Calls came in from all over the state, Dix said. At least two came in from Mississippi. Witnesses provided emotional and vivid recollections — not of the actual murder, but of “the chain of events that led up to that night,” he said.
When deputies arrived to take Frankie Gebhardt, 59, and Bill Moore Sr., 58, into custody, they seemed less than surprised they were being charged with murder, the sheriff said.
“I don’t want to say both of them knew it was coming, but I think because of the news story coming out in July, it seemed like they were putting things together.”
Dix, who was just entering high school the year Coggins was slain, deputized Oscar Jordan and Clint Phillips III, the original investigators on the case in 1983, so they could take part in the arrest. Phillips fell ill and couldn’t make it, but Jordan joined deputies.
“I wanted them to be there when the handcuffs were put on,” Dix said.
Deputies used two pairs of handcuffs on each suspect. Dix gave Jordan one pair from each suspect and plans on giving the other two pairs to Phillips. Maybe they could place them in a shadowbox to commemorate the arrest, he said.
“Oscar was in tears. He was just absolutely moved,” the sheriff said. “I just told him, ‘You’ve waited 34 years for this. You’ve earned them.'”
Arrests don’t stem fear
Dix has alleged that the suspects intimidated witnesses for years. Heather Coggins declined to say whether anyone in her family had been threatened, citing the ongoing investigation and prosecution.
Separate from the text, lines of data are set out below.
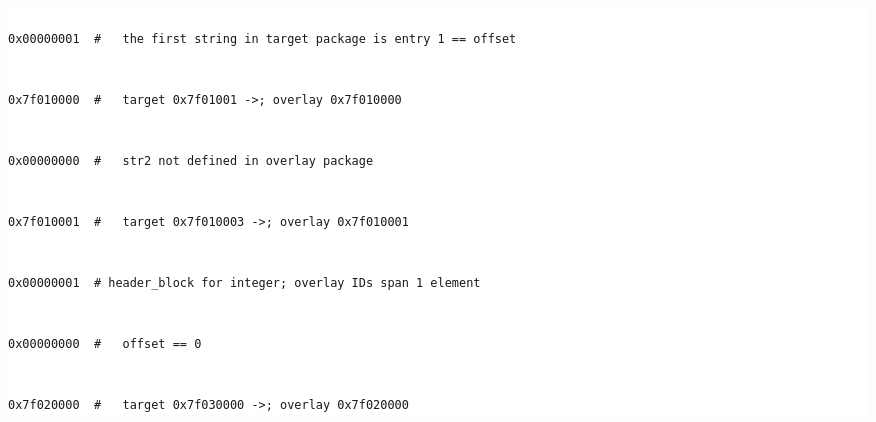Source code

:                                                                                                                                                                                                                                                                                                                                                                       0x00000001  #   the first string in target package is entry 1 == offset
                                                                                                                                                                                                                                                                                                                                                                      
                                                                                                                                                                                                                                                                                                                                                                       0x7f010000  #   target 0x7f01001 ->; overlay 0x7f010000
                                                                                                                                                                                                                                                                                                                                                                       
                                                                                                                                                                                                                                                                                                                                                                        0x00000000  #   str2 not defined in overlay package
                                                                                                                                                                                                                                                                                                                                                                        
                                                                                                                                                                                                                                                                                                                                                                         0x7f010001  #   target 0x7f010003 ->; overlay 0x7f010001
                                                                                                                                                                                                                                                                                                                                                                         
                                                                                                                                                                                                                                                                                                                                                                          0x00000001  # header_block for integer; overlay IDs span 1 element
                                                                                                                                                                                                                                                                                                                                                                          
                                                                                                                                                                                                                                                                                                                                                                           0x00000000  #   offset == 0
                                                                                                                                                                                                                                                                                                                                                                           
                                                                                                                                                                                                                                                                                                                                                                            0x7f020000  #   target 0x7f030000 ->; overlay 0x7f020000
                                                                                                                                                                                                                                                                                                                                                                           
                                                                                                                                                                                                                                                                                                                                                                          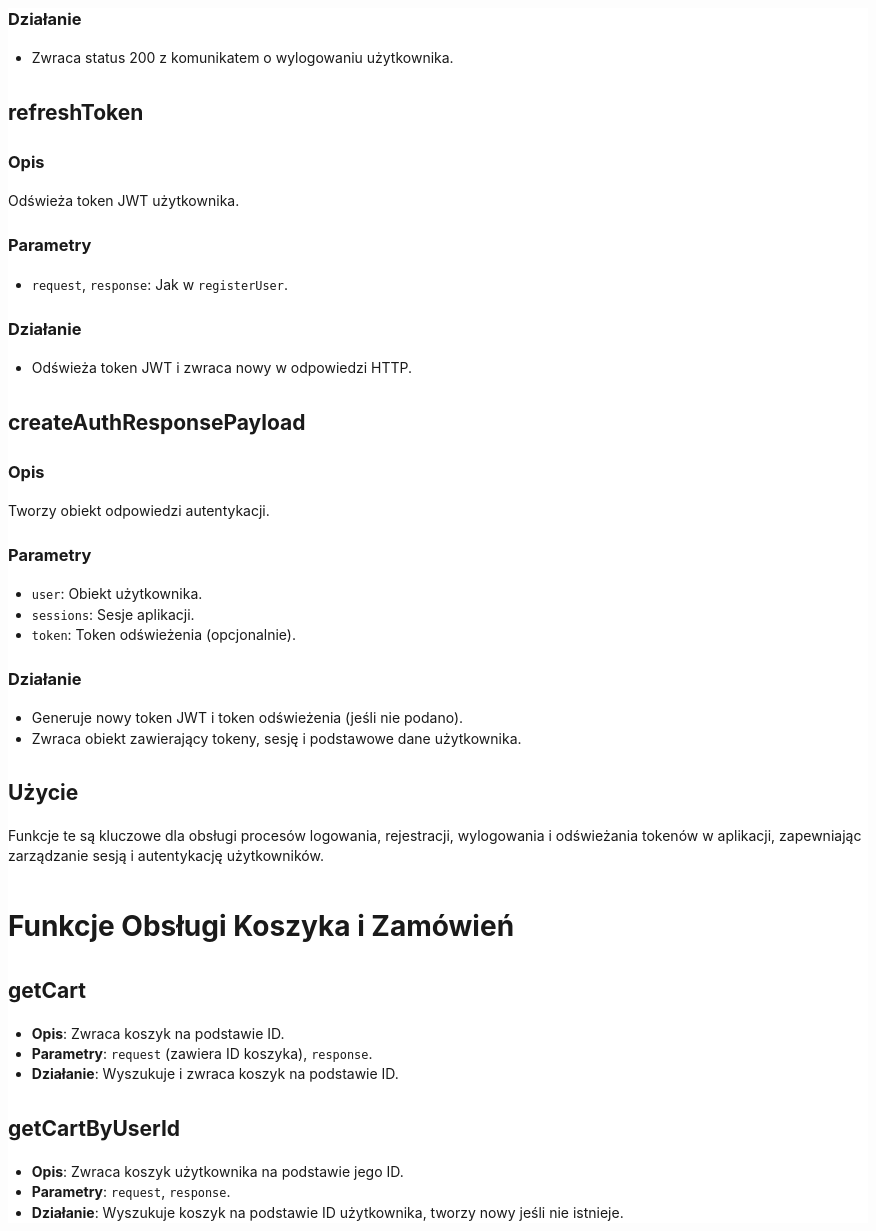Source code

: ### Działanie
- Zwraca status 200 z komunikatem o wylogowaniu użytkownika.

## refreshToken

### Opis
Odświeża token JWT użytkownika.

### Parametry
- `request`, `response`: Jak w `registerUser`.

### Działanie
- Odświeża token JWT i zwraca nowy w odpowiedzi HTTP.

## createAuthResponsePayload

### Opis
Tworzy obiekt odpowiedzi autentykacji.

### Parametry
- `user`: Obiekt użytkownika.
- `sessions`: Sesje aplikacji.
- `token`: Token odświeżenia (opcjonalnie).

### Działanie
- Generuje nowy token JWT i token odświeżenia (jeśli nie podano).
- Zwraca obiekt zawierający tokeny, sesję i podstawowe dane użytkownika.

## Użycie
Funkcje te są kluczowe dla obsługi procesów logowania, rejestracji, wylogowania i odświeżania tokenów w aplikacji, zapewniając zarządzanie sesją i autentykację użytkowników.


# Funkcje Obsługi Koszyka i Zamówień

## getCart
- **Opis**: Zwraca koszyk na podstawie ID.
- **Parametry**: `request` (zawiera ID koszyka), `response`.
- **Działanie**: Wyszukuje i zwraca koszyk na podstawie ID.

## getCartByUserId
- **Opis**: Zwraca koszyk użytkownika na podstawie jego ID.
- **Parametry**: `request`, `response`.
- **Działanie**: Wyszukuje koszyk na podstawie ID użytkownika, tworzy nowy jeśli nie istnieje.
As for Dix’s claim that her uncle’s “torturous” killing was racially motivated, she also declined to share details. She did say, however, that most of her uncle’s friends were white, which might not have sat well with some folks in middle Georgia during the early 1980s.
Heather Coggins said she’d never seen or heard of the suspects before their arrests, but locking the men behind bars has done little to stem her and her family’s anxiety. Rather, it’s reopened some old wounds.
Arriving at a Griffin coffee shop before a CNN interview Wednesday, she noticed a truck circle the parking lot three times. It’s probably nothing, she told herself. Still, she watched it until she was satisfied it posed no threat before entering the cafe.
“It makes you think about it a little because my face is out there,” she said.
She refuses to live in fear, she said, but she can’t help but be vigilant. That’s been true since 1983, when police came to her mother’s door with a photo of Timothy and her mother identified him by a childhood scar, she said.
Heather Coggins recalls her uncle’s closed-casket funeral, the raw sadness of it.
“After the funeral we stayed at an aunt’s house, 20 of us … because everyone was so afraid,” she said.
Space was tight, and the kids slept on the floor that night. She remembers having a nightmare about Uncle Tim, though the details escape her.
“You hear stories of what happened, and as a child, you were afraid. You didn’t know if people were going to come back. When you don’t know who it did it, you kind of live in fear. If I’m completely honest, it lasted all of our lives,” she said.